Make a pile of the magazines that are unlikely to bring in much/anything. Make a pile of the ones likely to bring in $$$. When listing the expensive ones add a line like FREE SECRIT SURPRISE BONUS MAGAZINE OMG!! and double the shipping to cover the extra weight.
posted by sexyrobot at 4:38 PM on August 13, 2016

Figure out the exact shipping materials you're going to use, and the rate calculator is a breeze. You can get a small scale for $30 or something, then you can input exact dimensions when listing. Print your shipping through PayPal. Your customers will be charged counter rates and you will get the business discount.

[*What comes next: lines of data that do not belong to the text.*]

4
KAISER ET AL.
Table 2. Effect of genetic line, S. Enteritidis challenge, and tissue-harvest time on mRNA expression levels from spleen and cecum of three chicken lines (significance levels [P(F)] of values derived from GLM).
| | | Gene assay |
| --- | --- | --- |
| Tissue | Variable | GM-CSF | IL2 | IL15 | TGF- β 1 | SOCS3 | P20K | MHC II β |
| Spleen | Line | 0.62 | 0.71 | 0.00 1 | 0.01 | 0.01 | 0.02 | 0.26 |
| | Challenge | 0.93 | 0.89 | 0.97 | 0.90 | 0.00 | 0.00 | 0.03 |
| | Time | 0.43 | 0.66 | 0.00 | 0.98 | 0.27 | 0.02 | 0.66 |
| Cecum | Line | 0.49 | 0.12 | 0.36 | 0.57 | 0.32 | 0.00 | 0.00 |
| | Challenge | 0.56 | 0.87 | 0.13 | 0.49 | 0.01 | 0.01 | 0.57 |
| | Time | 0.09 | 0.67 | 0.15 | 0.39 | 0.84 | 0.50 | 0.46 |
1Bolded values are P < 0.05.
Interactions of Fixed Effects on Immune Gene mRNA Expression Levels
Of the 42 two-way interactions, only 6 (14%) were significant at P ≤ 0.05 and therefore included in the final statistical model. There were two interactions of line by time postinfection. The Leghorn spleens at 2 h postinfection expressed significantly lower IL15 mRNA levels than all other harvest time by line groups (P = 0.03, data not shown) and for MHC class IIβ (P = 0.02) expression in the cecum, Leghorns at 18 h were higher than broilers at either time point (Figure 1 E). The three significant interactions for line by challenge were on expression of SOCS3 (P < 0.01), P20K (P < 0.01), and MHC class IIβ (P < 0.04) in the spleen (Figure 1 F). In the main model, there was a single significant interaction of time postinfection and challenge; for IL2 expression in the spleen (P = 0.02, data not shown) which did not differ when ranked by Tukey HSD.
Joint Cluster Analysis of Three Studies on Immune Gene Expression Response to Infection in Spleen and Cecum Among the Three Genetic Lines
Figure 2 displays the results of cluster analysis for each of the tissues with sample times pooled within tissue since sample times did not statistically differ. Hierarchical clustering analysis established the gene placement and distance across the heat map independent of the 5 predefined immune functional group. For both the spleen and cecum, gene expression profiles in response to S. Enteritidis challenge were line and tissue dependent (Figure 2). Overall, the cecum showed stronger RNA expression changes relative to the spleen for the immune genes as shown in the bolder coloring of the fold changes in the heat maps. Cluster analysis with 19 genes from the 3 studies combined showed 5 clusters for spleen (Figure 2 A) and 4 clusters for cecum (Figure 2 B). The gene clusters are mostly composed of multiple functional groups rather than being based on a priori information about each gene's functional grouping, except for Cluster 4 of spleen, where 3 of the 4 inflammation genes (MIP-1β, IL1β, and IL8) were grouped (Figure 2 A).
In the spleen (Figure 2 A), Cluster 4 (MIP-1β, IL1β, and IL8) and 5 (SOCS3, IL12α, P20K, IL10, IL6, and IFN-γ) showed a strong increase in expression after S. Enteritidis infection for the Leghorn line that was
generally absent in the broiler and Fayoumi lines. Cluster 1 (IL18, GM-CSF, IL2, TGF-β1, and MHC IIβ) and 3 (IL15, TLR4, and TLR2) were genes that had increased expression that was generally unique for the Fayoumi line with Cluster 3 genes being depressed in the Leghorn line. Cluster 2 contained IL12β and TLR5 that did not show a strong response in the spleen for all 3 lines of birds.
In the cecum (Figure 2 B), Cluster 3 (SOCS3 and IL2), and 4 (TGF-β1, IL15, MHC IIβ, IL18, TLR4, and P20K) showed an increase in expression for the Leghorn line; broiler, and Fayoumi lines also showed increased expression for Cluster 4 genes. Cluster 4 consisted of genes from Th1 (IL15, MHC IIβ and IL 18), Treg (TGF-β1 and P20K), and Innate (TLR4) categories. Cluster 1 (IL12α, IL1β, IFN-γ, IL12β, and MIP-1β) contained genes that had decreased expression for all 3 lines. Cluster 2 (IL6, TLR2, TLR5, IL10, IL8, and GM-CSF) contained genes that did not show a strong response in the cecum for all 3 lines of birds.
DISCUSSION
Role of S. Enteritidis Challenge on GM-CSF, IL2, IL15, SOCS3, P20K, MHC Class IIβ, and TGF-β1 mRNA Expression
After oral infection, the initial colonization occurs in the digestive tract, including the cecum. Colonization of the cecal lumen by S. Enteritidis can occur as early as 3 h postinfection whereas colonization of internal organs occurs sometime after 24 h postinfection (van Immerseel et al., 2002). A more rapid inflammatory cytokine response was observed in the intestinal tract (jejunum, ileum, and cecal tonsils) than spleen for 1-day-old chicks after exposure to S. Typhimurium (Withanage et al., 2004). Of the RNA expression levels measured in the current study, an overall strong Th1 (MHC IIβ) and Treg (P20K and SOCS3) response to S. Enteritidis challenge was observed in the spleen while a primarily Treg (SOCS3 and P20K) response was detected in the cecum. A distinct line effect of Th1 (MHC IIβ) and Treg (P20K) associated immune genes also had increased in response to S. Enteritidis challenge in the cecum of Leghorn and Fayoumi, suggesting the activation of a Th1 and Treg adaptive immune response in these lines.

With PayPal labels the only difference between domestic and U.S. shipping is the latter you have to sign.

Even with the exchange, Canada Post rates seem high to US buyers, particularly for anything that can be sent media mail. I feel accuracy is the way to go. You can specify a handling fee but I think if you want more, better add it to the upfront price.

Take a look at average shipping for the category, see if it's possible to keep it around there. Costs me $17 to ship a record (or any sub 1kg item) to the states with tracking and while I prefer to charge *actual* shipping, I call it $14 for the sake of optics (and bump up the price accordingly.)
posted by Lorin at 11:06 PM on August 13, 2016

Many buyers know good deals can be had from new sellers so I wouldn't worry about that aspect.
posted by Lorin at 11:08 PM on August 13, 2016

Fees are relatively straightforward: 10% of sale price, 10% of shipping, 3% to PayPal . Math is not my strong suit so I use salecalc to quickly figure what I need to charge to net x dollars.

Note that eBay doesn't take its cut automatically, they send a monthly invoice. Buried in the seller tools is a "one time payment" option which lets you keep that up to date.